Regression coefficients of the Fine-Gray model for the cumulative incidence of metastasis. HR: sub-distribution hazard ratio; SE: standard error.

	Proposed Model			Therapy cases excluded
Covariate	log HR	SE	p-value	log HR	SE	p-value
Age	−0.0257	0.0237	0.28	−0.0247	0.0241	0.31
Year of surgery	−0.0211	0.0463	0.65	−0.0929	0.0452	0.040
Gleason score sum	0.796	0.250	0.001	0.738	0.279	0.008
ECE	2.036	0.516	< 0:001	2.071	0.549	< 0:001
Marg=0, SV=0	0	-	-	0	-	-
Marg=1, SV=0	0.205	0.434	0.64	0.0851	0.424	0.84
Marg=0, SV=1	1.426	0.425	< 0.001	1.168	0.426	0.006
Marg=1, SV=1	1.300	0.586	0.027	0.885	0.637	0.16
LN	0.960	0.568	0.091	0.413	0.772	0.59
log baseline PSA	0.600	0.238	0.012	0.537	0.297	0.071
log baseline PSA × time	0.00273	0.00386	0.48	0.000744	0.00357	0.84

Fig. 1.

Predicted cumulative incidence function of metastasis up to 10 years for a high risk (a) and a low risk (b) patient.

4 Simulation

We carried out a simulation study to examine the empirical performance of the proposed method.

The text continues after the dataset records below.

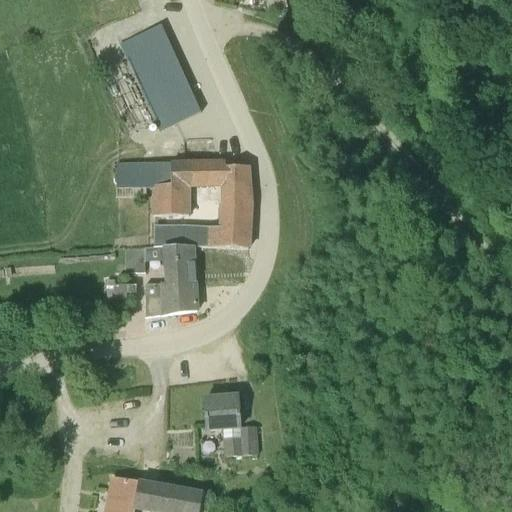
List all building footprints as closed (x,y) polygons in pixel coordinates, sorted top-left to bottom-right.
[(264,0),(268,13),(287,9),(285,0),(264,0)] [(159,134),(200,115),(161,27),(119,46),(125,60),(98,72),(127,138),(155,126),(159,134)] [(248,209),(248,169),(230,169),(230,165),(170,165),(170,164),(115,164),(115,190),(136,190),(136,198),(152,198),(152,218),(153,218),(153,249),(158,249),(158,250),(192,250),(248,250),(248,209)] [(146,275),(147,250),(136,250),(136,254),(131,253),(131,275),(146,275)] [(192,250),(158,250),(158,271),(163,271),(163,286),(161,286),(161,287),(192,287),(192,250)] [(0,278),(11,278),(10,269),(0,270),(0,278)] [(126,302),(126,287),(115,286),(115,282),(106,282),(106,302),(126,302)] [(192,315),(192,287),(161,287),(161,286),(160,286),(160,287),(139,287),(139,315),(156,315),(192,315)] [(237,415),(236,399),(204,402),(205,418),(204,418),(205,423),(205,422),(206,433),(239,430),(240,440),(225,441),(226,469),(256,468),(256,457),(255,429),(240,430),(238,415),(237,415)] [(143,511),(201,511),(205,489),(112,477),(105,511),(137,511),(138,511),(143,511)]
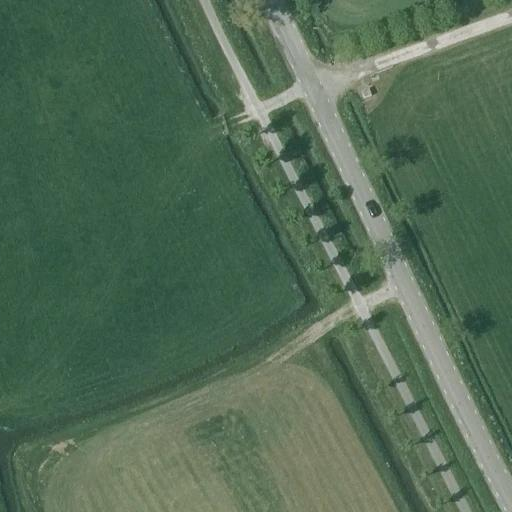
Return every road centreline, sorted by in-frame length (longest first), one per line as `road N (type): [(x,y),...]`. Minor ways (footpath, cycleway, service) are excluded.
road 1 (unknown): [(189,0),(450,511)]
road 2 (tertiary): [(511,503),(271,0)]
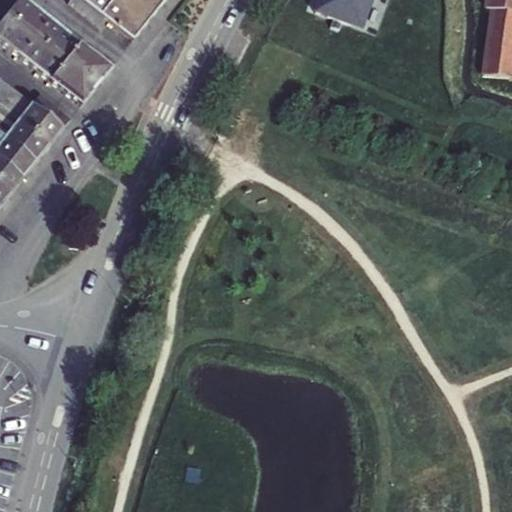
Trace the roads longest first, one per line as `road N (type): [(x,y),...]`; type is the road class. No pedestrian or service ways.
road 1 (residential): [(81,343),(129,211),(230,0)]
road 2 (residential): [(33,511),(81,343)]
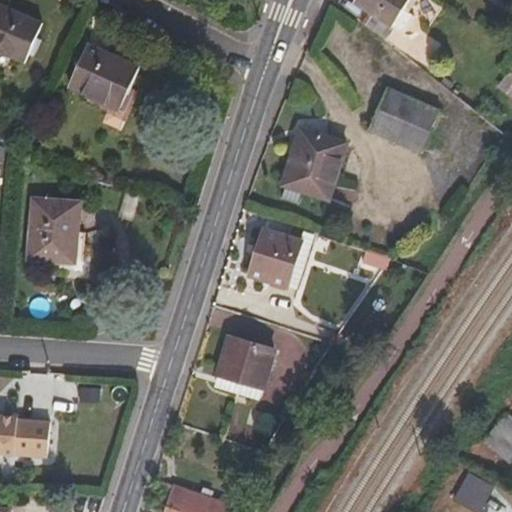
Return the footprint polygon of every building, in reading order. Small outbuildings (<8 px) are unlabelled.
[(0,0),(0,50),(21,61),(41,22),(0,0)] [(394,26),(409,0),(354,0),(371,11),(394,26)] [(385,40),(394,26),(371,11),(364,23),(385,40)] [(129,87),(138,69),(87,45),(68,86),(86,94),(119,109),(129,87)] [(511,64),(497,92),(511,99),(511,64)] [(122,121),(136,91),(129,87),(119,109),(86,94),(83,101),(122,121)] [(421,152),(440,110),(387,88),(369,130),(421,152)] [(328,200),(346,143),(302,128),(284,185),(299,190),(328,200)] [(295,201),(299,190),(284,185),(281,196),(295,201)] [(73,262),(77,204),(34,201),(31,258),(73,262)] [(297,290),(316,233),(305,229),(302,241),(265,229),(250,276),(297,290)] [(260,398),(275,350),(230,337),(215,384),(260,398)] [(510,465),(511,462),(511,418),(507,414),(485,443),(510,465)] [(0,453),(48,458),(51,423),(18,420),(18,417),(0,416),(0,453)] [(474,511),(481,511),(494,487),(470,475),(456,502),(474,511)] [(168,507),(174,489),(154,483),(147,500),(168,507)] [(229,511),(232,507),(174,489),(168,507),(172,508),(185,511),(229,511)]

We assumed that the log-transformed PSA follows a linear trajectory over time with patient-specific intercepts and slopes:

$$X_t=X_0+\alpha t,$$

where the baseline value X₀ follows N(1.86, 0.64) and the slope follows N(0.01, 0.15). These parameters were chosen to mimic the data in Section 3. The hazard function for the time to therapy T followed the specification of a Cox model with time-dependent covariate X_t and two independent confounders Z₁ and Z₂, both from the standard normal distribution.

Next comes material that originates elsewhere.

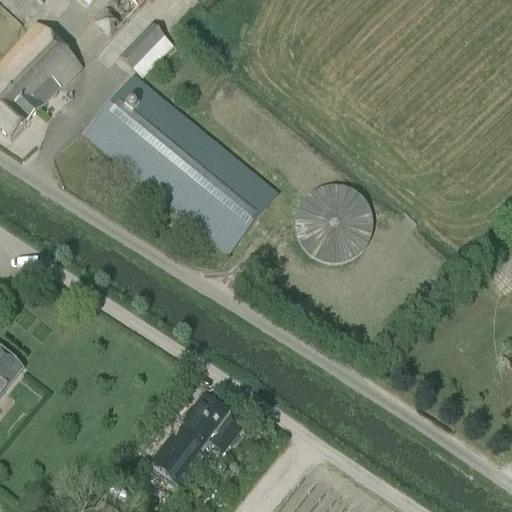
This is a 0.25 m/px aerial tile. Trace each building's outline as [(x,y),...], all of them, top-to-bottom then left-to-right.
[(138,13),(149,0),(114,0),(92,25),(109,41),(137,12),(138,13)] [(150,27),(118,61),(142,83),(174,49),(150,27)] [(35,29),(0,68),(0,133),(10,142),(23,127),(24,127),(39,112),(39,111),(80,70),(35,29)] [(228,259),(277,199),(135,81),(86,141),(228,259)] [(335,190),(333,190),(329,190),(326,191),(322,192),(317,193),(313,195),(309,198),(307,200),(303,204),(301,206),(300,208),(298,211),(297,213),(296,216),(295,218),(295,221),(294,224),(294,226),(294,229),(294,231),(294,234),(294,236),(295,239),(295,241),(296,243),(298,247),(299,249),(301,252),(304,256),(306,257),(307,259),(311,262),(314,263),(316,264),(318,265),(321,266),(326,268),(329,268),(331,268),(334,268),(337,268),(342,267),(345,266),(347,265),(350,264),(352,263),(354,262),(356,260),(358,259),(360,257),(363,254),(366,250),(367,249),(369,245),(369,243),(370,241),(371,238),(371,236),(372,234),(372,231),(372,229),(372,226),(372,223),(371,221),(370,218),(370,216),(369,213),(367,211),(366,208),(364,206),(363,204),(361,202),(359,200),(357,198),(355,197),(350,194),(346,192),(344,191),(339,190),(335,190)] [(0,403),(25,372),(0,352),(0,403)] [(210,447),(223,457),(245,430),(204,398),(149,468),(181,493),(194,476),(197,479),(201,474),(198,471),(207,460),(202,456),(210,447)]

$$h\left(t\right)=\exp \{0.1Z_1+0.1Z_2+0.1X_t\}.$$

The times to metastasis and death were conditionally independently simulated from the following two exponential hazard models, respectively,

$$\begin{array}{cc}\hfill {\lambda }_1\left(t\right)=& \exp \{\beta X_0-0.2\mathrm{I}(t\ge T\left)\right\}\hfill \\ \hfill {\lambda }_2\left(t\right)=& \exp \{-0.3X_0-0.2\mathrm{I}(t\ge T\left)\right\},\hfill \end{array}$$

where T is the simulated time to therapy in the first step. The coefficient of −0.2 associated with the term I(t ≥ T) indicates that the hazard is reduced if the patient receives the therapy. The simulated times to death and metastasis were censored at the simulated time-to-therapy as in the prostate cancer study. An independent censoring time was simulated from the uniform distribution U[0, 10] for each subject. We varied the value of β in the model for metastasis (λ₁(t)). The sample size was either 1,000 or 200, and the simulation size was 200.

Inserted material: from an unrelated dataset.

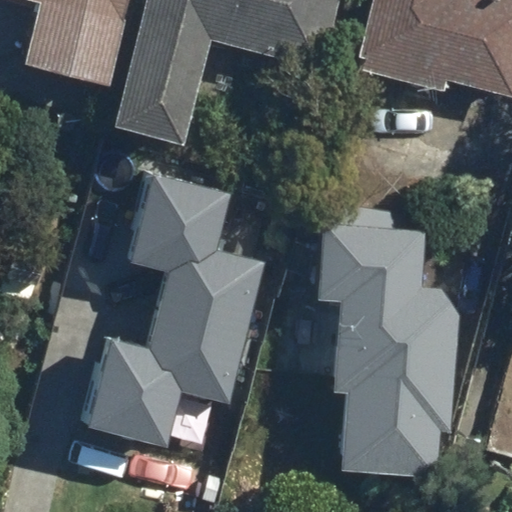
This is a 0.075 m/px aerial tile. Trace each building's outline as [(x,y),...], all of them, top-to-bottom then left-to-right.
[(33,0),(19,59),(108,81),(128,0),(127,0),(33,0)] [(135,0),(106,120),(180,137),(205,35),(323,64),(338,0),(135,0)] [(511,0),(364,0),(348,64),(440,87),(443,75),(511,93),(511,90),(511,0)] [(227,189),(156,171),(133,261),(173,271),(153,350),(113,340),(91,427),(165,446),(179,390),(226,402),(261,264),(211,251),(227,189)] [(390,211),(327,207),(322,300),(340,301),(335,387),(348,388),(344,464),(449,470),(459,292),(417,289),(421,228),(389,226),(390,211)]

The proposed method was compared with the three methods discussed in Section 3: “TH excluded”, “TH as CR”, and “TH censored”. Table 4 shows the simulation results. For the four values of the parameter β (−0.1, −0.2, −0.5, −0.8), the observed proportions of patients receiving the therapy were on average 47%, 49%, 56% and 60%, respectively; the observed average proportions of death were 31%, 28%, 18% and 12%; the observed average proportions of metastasis were 22%, 23%, 26% and 28%, respectively. For all β’s, the proposed method produces unbiased point estimators and approximately correct variance estimators in the simulation, while all the other three methods have non-negligible bias. Figure 2 presents the average estimated cumulative incidence function of metastasis and the coverage probabilities of the pointwise 95% confidence intervals. The estimated probability is nearly unbiased and the pointwise confidence interval has approximately the correct coverage.

Table 4.

Estimate of β in the simulation. Estimate: the sample average of the point estimators in the simulations; SE: the sample average of the standard error estimators; SD: the sample standard deviation of the point estimators in the simulations; CP: coverage probability (%) of the 95% confidence intervals.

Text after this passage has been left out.